La France propose de son côté la création d’un «fonds spécifique» européen dédié à l’aide alimentaire aux plus démunis, «si ce qui gêne les Allemands et un certain nombre de pays, c'est de dire qu'on finance l'aide alimentaire d'urgence sur le budget de la PAC». Si les discussions n’avancent, en particulier lors du Conseil Agriculture d’octobre, le PEAD disparaîtra en 2013. Les Restos du Coeur, le Secours populaire, la Croix-Rouge et la Fédération française des banques alimentaires (FFBA) mettent en garde contre «une crise humanitaire» dès 2012. Le Secours Populaire parle même de «tsunami alimentaire"  si les fonds du PEAD devaient être sabrés. La FNSEA et les Restaurants du Coeur, dans une lettre conjointe adressée au ministre français Bruno Le Maire le 27 juillet, mais seulement rendue publique le 19 septembre, demandent le maintien de cette aide, réclamé aussi par toutes les autres organisations caritatives françaises. Ces dernières, dont leur activité dépend fortement de la manne européenne, devaient être reçues le 21 septembre au matin par Bruno Le Maire, qui souhaitait leur réaffirmer la détermination française sur ce dossier. Le ministre français de l’Agriculture, a déclaré ces derniers jours que supprimer ce programme serait «une injure à toute les organisations caritatives».

Aide alimentaire : une attente insoutenable !

Le Conseil européen des ministres de l’agriculture a révélé de fortes divergences sur l’avenir du Programme européen d’aide aux plus démunis (PEAD), avec six Etats membres opposés à son maintien.

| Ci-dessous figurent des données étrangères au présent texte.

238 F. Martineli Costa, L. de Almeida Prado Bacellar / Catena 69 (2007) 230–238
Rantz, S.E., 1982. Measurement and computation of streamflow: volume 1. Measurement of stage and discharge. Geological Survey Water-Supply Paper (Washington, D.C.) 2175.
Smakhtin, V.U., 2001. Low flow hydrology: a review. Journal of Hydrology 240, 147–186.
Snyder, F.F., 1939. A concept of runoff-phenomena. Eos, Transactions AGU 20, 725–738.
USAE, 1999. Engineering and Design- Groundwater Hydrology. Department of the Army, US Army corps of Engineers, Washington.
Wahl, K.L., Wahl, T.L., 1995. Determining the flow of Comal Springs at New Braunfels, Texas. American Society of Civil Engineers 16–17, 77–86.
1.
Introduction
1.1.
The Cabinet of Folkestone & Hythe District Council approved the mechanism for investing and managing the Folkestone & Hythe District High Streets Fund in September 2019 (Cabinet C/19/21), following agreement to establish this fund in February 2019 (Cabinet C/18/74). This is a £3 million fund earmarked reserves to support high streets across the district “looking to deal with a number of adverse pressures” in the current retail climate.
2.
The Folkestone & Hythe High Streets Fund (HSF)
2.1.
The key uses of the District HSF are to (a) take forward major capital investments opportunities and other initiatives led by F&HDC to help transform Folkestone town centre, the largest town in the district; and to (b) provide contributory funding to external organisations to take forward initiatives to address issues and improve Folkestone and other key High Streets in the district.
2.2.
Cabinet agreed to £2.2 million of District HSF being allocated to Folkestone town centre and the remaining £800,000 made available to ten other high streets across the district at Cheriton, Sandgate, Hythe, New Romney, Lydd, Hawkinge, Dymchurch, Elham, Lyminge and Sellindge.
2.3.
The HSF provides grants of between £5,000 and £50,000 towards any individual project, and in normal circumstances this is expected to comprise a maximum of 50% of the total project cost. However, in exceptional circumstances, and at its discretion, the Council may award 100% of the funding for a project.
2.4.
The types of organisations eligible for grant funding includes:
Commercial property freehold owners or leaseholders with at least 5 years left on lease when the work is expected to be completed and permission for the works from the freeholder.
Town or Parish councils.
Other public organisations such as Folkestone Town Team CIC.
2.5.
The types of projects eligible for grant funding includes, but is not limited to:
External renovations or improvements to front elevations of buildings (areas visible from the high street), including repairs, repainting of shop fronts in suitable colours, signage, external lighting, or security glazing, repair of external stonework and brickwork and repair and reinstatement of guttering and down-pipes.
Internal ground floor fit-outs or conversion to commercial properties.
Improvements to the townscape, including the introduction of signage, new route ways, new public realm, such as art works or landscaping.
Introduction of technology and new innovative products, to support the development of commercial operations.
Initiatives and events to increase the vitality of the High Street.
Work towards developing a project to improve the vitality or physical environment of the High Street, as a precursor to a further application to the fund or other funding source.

Les Chambres d’agriculture ont toujours prôné le maintien d’un PEAD ambitieux et intégré à la PAC, en cohérence avec son objectif de sécurité alimentaire. Les agriculteurs sont fiers de leur vocation nourricière et de contribuer à l’alimentation de tous. Guy Vasseur, Président des Chambres d’agriculture, a déclaré à cette occasion : «Il est scandaleux d’envisager de diminuer les aides européennes aux organisations caritatives permettant d’apporter une aide alimentaire à 13 millions d’Européens les plus démunis. En cette période de crise, nous avons plus que jamais besoin de mutualiser les ressources et de renforcer la coopération européenne plutôt que de jouer au chacun pour soi. Nous comptons sur le Ministre de l’agriculture pour maintenir son opposition à la diminution du soutien du PEAD lors du prochain conseil des ministres en octobre. Il en va de l’équilibre alimentaire de plusieurs millions de nos concitoyens, alors que la demande de soutien alimentaire n’a jamais été aussi importante».